→ Job item:
For every entry below, give an exact repeat and leave out the pictures.

→ Available records:
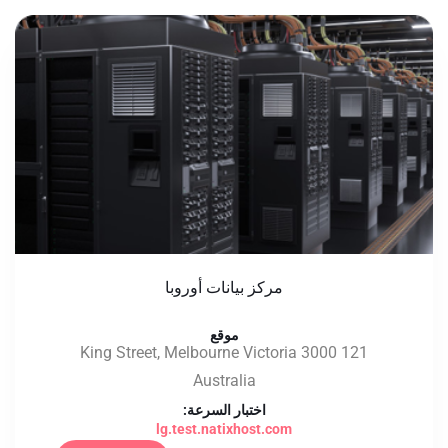
مركز بيانات أوروبا
موقع
121 King Street, Melbourne Victoria 3000
Australia
اختبار السرعة:
lg.test.natixhost.com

→ Expected output:
مركز بيانات أوروبا
موقع
121 King Street, Melbourne Victoria 3000
Australia
اختبار السرعة:
lg.test.natixhost.com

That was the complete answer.